Damius’ gaze stayed on me, heavy, searching for weakness he could use later. “And the Thornes. Marco’s assets are tied under his daughter’s name. What happens when she’s taken.”
Hesitation would look like compassion. Compassion got punished in this room.
“They collapse in Villain politics. Their leverage goes with her.
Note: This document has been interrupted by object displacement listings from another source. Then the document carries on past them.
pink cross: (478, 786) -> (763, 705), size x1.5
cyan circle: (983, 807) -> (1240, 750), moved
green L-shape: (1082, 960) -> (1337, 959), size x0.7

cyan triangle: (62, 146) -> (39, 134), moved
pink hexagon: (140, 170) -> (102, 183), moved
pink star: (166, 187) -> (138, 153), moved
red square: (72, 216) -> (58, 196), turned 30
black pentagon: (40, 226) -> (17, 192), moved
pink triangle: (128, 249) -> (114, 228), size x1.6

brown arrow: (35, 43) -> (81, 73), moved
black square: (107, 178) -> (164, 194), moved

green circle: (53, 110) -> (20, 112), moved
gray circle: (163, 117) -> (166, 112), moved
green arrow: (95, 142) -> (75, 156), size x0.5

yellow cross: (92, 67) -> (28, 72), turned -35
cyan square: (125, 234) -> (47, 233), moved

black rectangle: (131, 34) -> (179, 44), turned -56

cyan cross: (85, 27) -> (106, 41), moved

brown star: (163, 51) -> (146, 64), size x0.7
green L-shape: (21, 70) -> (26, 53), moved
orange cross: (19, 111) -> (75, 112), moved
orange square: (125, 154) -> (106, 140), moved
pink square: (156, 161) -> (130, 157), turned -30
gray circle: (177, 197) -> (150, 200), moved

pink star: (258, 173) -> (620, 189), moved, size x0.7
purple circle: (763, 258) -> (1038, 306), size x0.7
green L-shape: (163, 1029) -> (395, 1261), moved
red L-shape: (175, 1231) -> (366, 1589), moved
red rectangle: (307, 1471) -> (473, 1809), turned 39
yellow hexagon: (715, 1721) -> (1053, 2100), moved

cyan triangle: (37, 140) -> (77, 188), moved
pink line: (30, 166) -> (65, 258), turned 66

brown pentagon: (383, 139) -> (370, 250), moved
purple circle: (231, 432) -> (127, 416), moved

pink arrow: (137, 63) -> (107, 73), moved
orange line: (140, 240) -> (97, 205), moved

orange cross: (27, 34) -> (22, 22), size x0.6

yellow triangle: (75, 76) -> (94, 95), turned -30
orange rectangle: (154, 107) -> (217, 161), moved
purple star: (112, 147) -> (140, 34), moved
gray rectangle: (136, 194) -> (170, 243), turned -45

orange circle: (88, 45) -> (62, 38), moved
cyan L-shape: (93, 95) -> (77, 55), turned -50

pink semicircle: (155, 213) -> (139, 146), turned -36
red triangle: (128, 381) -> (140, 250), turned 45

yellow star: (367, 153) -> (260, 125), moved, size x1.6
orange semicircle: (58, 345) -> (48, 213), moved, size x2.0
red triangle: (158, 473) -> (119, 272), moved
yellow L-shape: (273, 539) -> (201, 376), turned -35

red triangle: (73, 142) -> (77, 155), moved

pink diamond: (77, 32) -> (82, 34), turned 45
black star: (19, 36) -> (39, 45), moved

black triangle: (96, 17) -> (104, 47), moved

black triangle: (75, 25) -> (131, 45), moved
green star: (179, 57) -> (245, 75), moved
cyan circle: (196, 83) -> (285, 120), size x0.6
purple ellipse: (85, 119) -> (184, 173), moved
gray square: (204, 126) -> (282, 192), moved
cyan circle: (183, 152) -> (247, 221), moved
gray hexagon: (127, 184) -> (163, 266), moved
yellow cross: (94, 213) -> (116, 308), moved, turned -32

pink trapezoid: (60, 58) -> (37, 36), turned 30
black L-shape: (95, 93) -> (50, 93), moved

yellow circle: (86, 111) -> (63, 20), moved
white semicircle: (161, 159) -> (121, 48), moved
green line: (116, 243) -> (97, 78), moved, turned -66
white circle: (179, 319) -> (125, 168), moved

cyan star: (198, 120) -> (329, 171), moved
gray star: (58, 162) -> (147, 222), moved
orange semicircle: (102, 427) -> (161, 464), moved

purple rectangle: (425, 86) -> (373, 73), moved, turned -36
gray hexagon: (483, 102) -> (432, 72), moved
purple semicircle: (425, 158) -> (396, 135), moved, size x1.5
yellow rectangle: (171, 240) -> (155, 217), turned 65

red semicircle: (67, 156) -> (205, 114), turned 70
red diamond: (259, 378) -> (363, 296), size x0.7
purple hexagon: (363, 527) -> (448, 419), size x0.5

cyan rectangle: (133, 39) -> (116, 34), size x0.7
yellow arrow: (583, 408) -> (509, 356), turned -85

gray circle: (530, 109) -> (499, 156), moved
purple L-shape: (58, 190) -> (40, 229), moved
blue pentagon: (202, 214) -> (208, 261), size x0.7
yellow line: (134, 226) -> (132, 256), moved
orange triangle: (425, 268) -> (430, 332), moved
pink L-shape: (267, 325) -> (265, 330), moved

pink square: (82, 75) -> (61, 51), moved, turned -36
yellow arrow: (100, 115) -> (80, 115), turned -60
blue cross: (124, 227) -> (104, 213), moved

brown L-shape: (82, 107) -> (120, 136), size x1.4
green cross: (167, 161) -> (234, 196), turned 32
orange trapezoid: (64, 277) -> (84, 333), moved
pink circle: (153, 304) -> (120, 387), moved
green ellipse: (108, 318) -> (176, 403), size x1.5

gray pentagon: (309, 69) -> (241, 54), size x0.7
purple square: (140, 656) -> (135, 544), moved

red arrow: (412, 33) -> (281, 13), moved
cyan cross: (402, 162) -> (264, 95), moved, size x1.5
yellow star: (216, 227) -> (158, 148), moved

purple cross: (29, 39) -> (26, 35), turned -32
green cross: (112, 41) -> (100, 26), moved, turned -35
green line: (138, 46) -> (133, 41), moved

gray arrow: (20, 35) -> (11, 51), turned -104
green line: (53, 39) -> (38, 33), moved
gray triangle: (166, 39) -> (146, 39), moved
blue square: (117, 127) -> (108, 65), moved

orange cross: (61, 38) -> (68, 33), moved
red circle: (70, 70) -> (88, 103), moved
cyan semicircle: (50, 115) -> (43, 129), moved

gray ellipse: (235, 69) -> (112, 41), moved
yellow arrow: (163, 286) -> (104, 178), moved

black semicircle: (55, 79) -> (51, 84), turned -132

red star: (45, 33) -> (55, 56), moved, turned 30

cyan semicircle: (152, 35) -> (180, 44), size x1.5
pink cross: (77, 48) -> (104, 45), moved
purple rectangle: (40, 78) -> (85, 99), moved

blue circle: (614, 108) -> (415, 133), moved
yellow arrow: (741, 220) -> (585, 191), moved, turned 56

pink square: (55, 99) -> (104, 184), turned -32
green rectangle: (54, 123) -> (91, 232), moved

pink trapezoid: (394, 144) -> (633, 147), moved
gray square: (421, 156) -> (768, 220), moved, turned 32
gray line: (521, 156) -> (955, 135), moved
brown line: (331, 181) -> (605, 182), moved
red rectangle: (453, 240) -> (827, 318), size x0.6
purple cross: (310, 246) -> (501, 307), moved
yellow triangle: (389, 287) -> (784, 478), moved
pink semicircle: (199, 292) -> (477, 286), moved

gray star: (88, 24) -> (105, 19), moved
Marco’s comfortable position here ends overnight.”
Damius nodded, satisfied at the brutality. “Good. He’s been too comfortable.”
Something sour twisted in my stomach. Respect wasn’t loyalty, but it still had weight. Marco wasn’t a fool. He’d built his dynasty carefully, kept his family alive in a world that ate daughters and called it tradition.
Madeline didn’t deserve to be used as a lever.
I kept all of it off my face.
Nik slid in a final hook. “And once she’s Crow, her heirs bind Thorne holdings permanently to us. The next generation of Thorne-Crow children are raised under our codex. Villain stays in Crow hands for another century. Minimum.”
Damius’ eyes gleamed at that—time. Future. A city still stamped with his legacy long after he was gone.
He reached for a leather folio, old crest pressed into wax, the kind kept for debts that outlived the men who owed them.
“The debt is real. Older than Marcellus would like sovereign families to remember.”
He didn’t hand it to us. He opened it, reading like he was savoring history.
“I’ll revoke it. Publicly.”
The statement hit with the clean force of law.
“Marcellus will receive notice within days. Thorne will know within the week. Rumor moves faster than courier in Villain,” Damius went on, pen already in his hand.
He pulled a sheet of thick paper from a drawer—crest watermark, codex formatting, and set it on the blotter like an execution order. He never used datapads when paper added to the theatre of it all.
“I will draft the merger paperwork. Codex-compliant. Nonnegotiable.” His pen moved, lines already forming. “The Thornes have no say. There will be blowback. Marco will request a formal sit-down. Marcellus will demand one. Humiliation turns pride into violence.”
His gaze slid to me, then to Nik.
“Nikolai will handle it. He speaks for the dynasty when diplomacy is required.”
“And when it isn’t?” I asked, already knowing the answer.
“You speak,” he said. “As you always have.”
A reminder. A test dressed as logistics.
Damius rose and walked around the desk, stopping closer.
“Taking a wife isn’t symbolism for fun. It’s responsibility.” He held my gaze. “You take Thorne blood, you take what comes with it. Her place under our crest. And the heirs she gives you. They will carry my name further than I will live to see.”
The words had weight, even here.
“She will be the first Crow wife in Villain for this generation. The city will watch her. Sovereign families will measure her. Rivals will look for fractures.”
His eyes narrowed, sharpening into instruction.
“A wife must be made strong enough to hold Crow blood. Women aren’t born ready for us. They are shaped. Softness is part of that shaping when it’s done correctly.”